--- Record excerpts ---

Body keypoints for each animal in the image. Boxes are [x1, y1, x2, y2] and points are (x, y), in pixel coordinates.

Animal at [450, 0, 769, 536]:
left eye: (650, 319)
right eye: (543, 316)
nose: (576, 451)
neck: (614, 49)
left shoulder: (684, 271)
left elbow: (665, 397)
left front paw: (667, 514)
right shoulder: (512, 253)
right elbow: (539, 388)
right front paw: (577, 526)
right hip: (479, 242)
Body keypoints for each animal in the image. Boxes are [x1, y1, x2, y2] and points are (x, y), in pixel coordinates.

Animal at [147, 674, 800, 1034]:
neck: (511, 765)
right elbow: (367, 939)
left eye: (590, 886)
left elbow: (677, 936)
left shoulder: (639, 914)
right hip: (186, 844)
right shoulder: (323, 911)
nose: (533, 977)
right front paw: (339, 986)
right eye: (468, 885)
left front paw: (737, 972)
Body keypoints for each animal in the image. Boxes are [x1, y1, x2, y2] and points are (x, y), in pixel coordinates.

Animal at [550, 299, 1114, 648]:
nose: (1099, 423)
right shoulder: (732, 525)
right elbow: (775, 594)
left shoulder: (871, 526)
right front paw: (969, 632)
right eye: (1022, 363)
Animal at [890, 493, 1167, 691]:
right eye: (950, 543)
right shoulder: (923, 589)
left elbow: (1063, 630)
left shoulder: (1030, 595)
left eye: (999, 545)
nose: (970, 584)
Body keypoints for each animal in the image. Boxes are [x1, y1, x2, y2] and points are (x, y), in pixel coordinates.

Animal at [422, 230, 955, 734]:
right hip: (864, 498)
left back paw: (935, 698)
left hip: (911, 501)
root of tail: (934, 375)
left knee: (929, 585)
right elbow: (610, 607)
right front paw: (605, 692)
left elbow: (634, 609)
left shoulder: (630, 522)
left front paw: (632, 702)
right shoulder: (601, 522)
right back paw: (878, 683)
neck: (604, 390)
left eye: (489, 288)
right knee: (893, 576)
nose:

---

## Assigned task
Transcribe the lines above precisely, keeping each one unchanged.

## Written solution
Body keypoints for each animal in the image. Boxes are [x1, y1, x2, y2] and points are (x, y), in pixel coordinates.

Animal at [450, 0, 769, 536]:
left eye: (650, 319)
right eye: (543, 316)
nose: (576, 451)
neck: (614, 49)
left shoulder: (684, 271)
left elbow: (665, 397)
left front paw: (667, 514)
right shoulder: (512, 253)
right elbow: (539, 388)
right front paw: (577, 526)
right hip: (479, 242)
Body keypoints for each animal in the image. Boxes are [x1, y1, x2, y2] and points are (x, y), in pixel coordinates.

Animal at [147, 674, 800, 1034]:
neck: (511, 765)
right elbow: (367, 939)
left eye: (590, 886)
left elbow: (677, 936)
left shoulder: (639, 914)
right hip: (186, 844)
right shoulder: (323, 911)
nose: (533, 977)
right front paw: (339, 986)
right eye: (468, 885)
left front paw: (737, 972)
Body keypoints for each animal in the image. Boxes are [x1, y1, x2, y2] and points are (x, y), in pixel coordinates.

Animal at [550, 299, 1114, 648]:
nose: (1099, 423)
right shoulder: (732, 525)
right elbow: (775, 594)
left shoulder: (871, 526)
right front paw: (969, 632)
right eye: (1022, 363)
Animal at [890, 493, 1167, 691]:
right eye: (950, 543)
right shoulder: (923, 589)
left elbow: (1063, 630)
left shoulder: (1030, 595)
left eye: (999, 545)
nose: (970, 584)
Body keypoints for each animal in the image. Boxes are [x1, y1, x2, y2] and points are (x, y), in pixel coordinates.

Animal at [422, 230, 955, 734]:
right hip: (864, 498)
left back paw: (935, 698)
left hip: (911, 501)
root of tail: (934, 375)
left knee: (929, 585)
right elbow: (610, 607)
right front paw: (605, 692)
left elbow: (634, 609)
left shoulder: (630, 522)
left front paw: (632, 702)
right shoulder: (601, 522)
right back paw: (878, 683)
neck: (604, 390)
left eye: (489, 288)
right knee: (893, 576)
nose:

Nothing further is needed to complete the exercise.